+++ ИСХОДНЫЙ ТЕКСТ
Осенью 2010 года участники выездной сессии Мюнхенской конференции по безопасности встречались в Москве с президентом России Дмитрием Медведевым. Кто-то из европейцев задал вопрос о приднестровском конфликте: мол, пора уже совместными усилиями его урегулировать. Ответ вселил оптимизм: конечно, как только в Молдавии появится устойчивая ответственная власть — все и решим. Правда, в высказывании Медведева быстро заподозрили подвох, ведь на тот момент надежды на установление такой власти в Кишиневе не было. С весны 2009 года молдавская политика пребывала в патовом положении, избрать президента не могли, а продемократическая правительственная коалиция постоянно находилась в напряжении из-за неприязненных отношений между партнерами.
Прошло еще полтора года, и настал счастливый момент.
В Молдавии появился глава государства — беспартийный технократ Николай Тимофти, угроза очередного роспуска парламента и новых выборов снята. За пару месяцев до этого случилось то, о чем приднестровские посредники и миротворцы тайно или явно мечтали давно: покинул политику бессменный лидер Приднестровья Игорь Смирнов, которого считали едва ли не главным препятствием на пути умиротворения.
Сменивший его Евгений Шевчук считается разумным прагматиком. В России вопрос о власти решился тоже без потрясений, а спецпредставителем президента по Приднестровью назначен такой тяжеловес, как вице-премьер Дмитрий Рогозин. Европа, несмотря на внутренние изменения, заинтересована в дипломатическом успехе в приднестровском направлении. Казалось бы, самое время браться за дело.
Считается, что приднестровский конфликт самый легкий для решения. Действительно, в отношениях Тирасполя и Кишинева отсутствует ожесточение, свойственное другим замороженным горячим точкам. Полного взаимного отторжения, как между армянами и азербайджанцами либо грузинами и абхазами, нет и в помине. На бытовом уровне общение сохраняется, а если и прерывалось, то только в самом начале 1990-х, на пике постсоветской неразберихи. Политические контакты иногда переживали кризисы, но всегда возобновлялись. Отсюда представление, что Москве и Брюсселю достаточно приложить немного усилий по убеждению сторон, и прорыв случится.
Но две части некогда единой Молдавской ССР вот уже 20 лет ведут раздельное существование, причем развиваются не параллельно, а расходящимися курсами. Приднестровье ориентировано на Россию, там сохраняется советский общественно-политический дизайн. Возникла территория на заре послесоветской эры как реакция на попытки ускоренного превращения новообразовавшейся Республики Молдова в национальное государство — то ли молдавское, то ли даже румынское. Обстановка с тех пор кардинально изменилась, устремления Кишинева 1992—1993 годов в основном не актуальны. Однако импульс, данный коротким, но все же кровопролитным конфликтом, до сих пор создает основу того, что можно назвать приднестровским самосознанием. Реальной угрозы столкновения или тем более попытки «аншлюса» давно нет, однако призрак «румынской опасности» витает.
++++++
▶ [ЗАДАНИЕ 1]
Ответьте по тексту о приднестровском конфликте:
(a) Кто стал главой государства в Молдавии?
(b) Кого назначили спецпредставителем президента России по Приднестровью?
(c) Сколько лет две части бывшей Молдавской ССР ведут раздельное существование?
▶ [ЗАДАНИЕ 2] Продолжите текст о приднестровском конфликте, начав сразу после его последнего предложения.
+++ ПРЕДОСТАВЛЕННЫЕ МАТЕРИАЛЫ
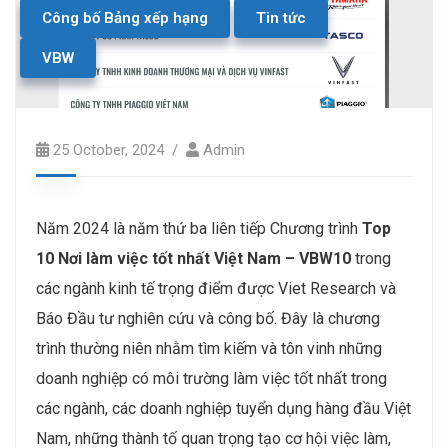
Công bố Bảng xếp hạng
Tin tức
VBW
25 October, 2024
Admin
Năm 2024 là năm thứ ba liên tiếp Chương trình
Top
10 Nơi làm việc tốt nhất Việt Nam – VBW10
trong
các ngành kinh tế trọng điểm được Viet Research và
Báo Đầu tư nghiên cứu và công bố. Đây là chương
trình thường niên nhằm tìm kiếm và tôn vinh những
doanh nghiệp có môi trường làm việc tốt nhất trong
các ngành, các doanh nghiệp tuyển dụng hàng đầu Việt
Nam, những thành tố quan trọng tạo cơ hội việc làm,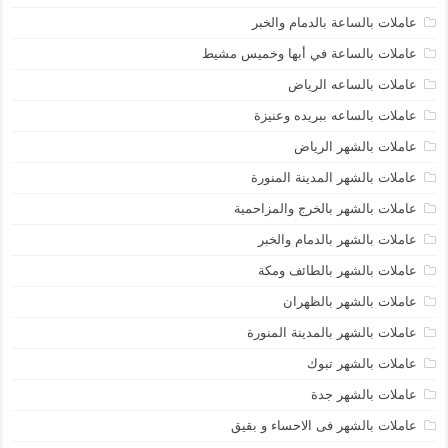
عاملات بالساعة بالدمام والخبر
عاملات بالساعة في أبها وخميس مشيط
عاملات بالساعه الرياض
عاملات بالساعه ببريده وعنيزة
عاملات بالشهر الرياض
عاملات بالشهر المدينة المنورة
عاملات بالشهر بالخرج والمزاحمية
عاملات بالشهر بالدمام والخبر
عاملات بالشهر بالطائف ومكة
عاملات بالشهر بالظهران
عاملات بالشهر بالمدينة المنورة
عاملات بالشهر تبوك
عاملات بالشهر جدة
عاملات بالشهر فى الاحساء و بقيق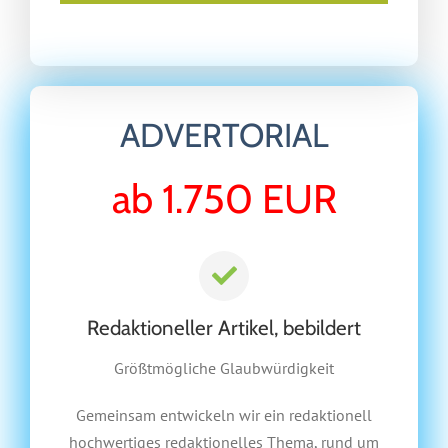
ADVERTORIAL
ab 1.750 EUR
Redaktioneller Artikel, bebildert
Größtmögliche Glaubwürdigkeit
Gemeinsam entwickeln wir ein redaktionell
hochwertiges redaktionelles Thema, rund um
++++++
▶ [МЕСТО ДЛЯ ОТВЕТА 1]
(a) Беспартийный технократ Николай Тимофти.
(b) Вице-премьера Дмитрия Рогозина.
(c) 20 лет.

▶ [МЕСТО ДЛЯ ОТВЕТА 2]
Различие систем образования, информационного поля, культурно-идеологических представлений все эти годы способствовали расхождению двух берегов Днестра.
Молдавия шла своим путем, и, пожалуй, самое удивительное в том, что и через 20 лет независимости в обществе нет консенсуса относительно собственной идентичности. Небольшая, но довольно заметная в силу своего интеллектуального положения часть населения просто отрицает наличие отдельной от румын нации, по сути, считая саму молдавскую государственность недоразумением. Среди тех, кто считает правильным и необходимым существование Республики Молдова, тоже нет единства по поводу того, как этой стране строить отношения с близкородственной Румынией и Россией. Учитывая, что как минимум пятая часть трудоспособного населения работает за рубежом, а политическая среда раздроблена и весьма поляризована, процесс национально-государственного строительства идет со скрипом.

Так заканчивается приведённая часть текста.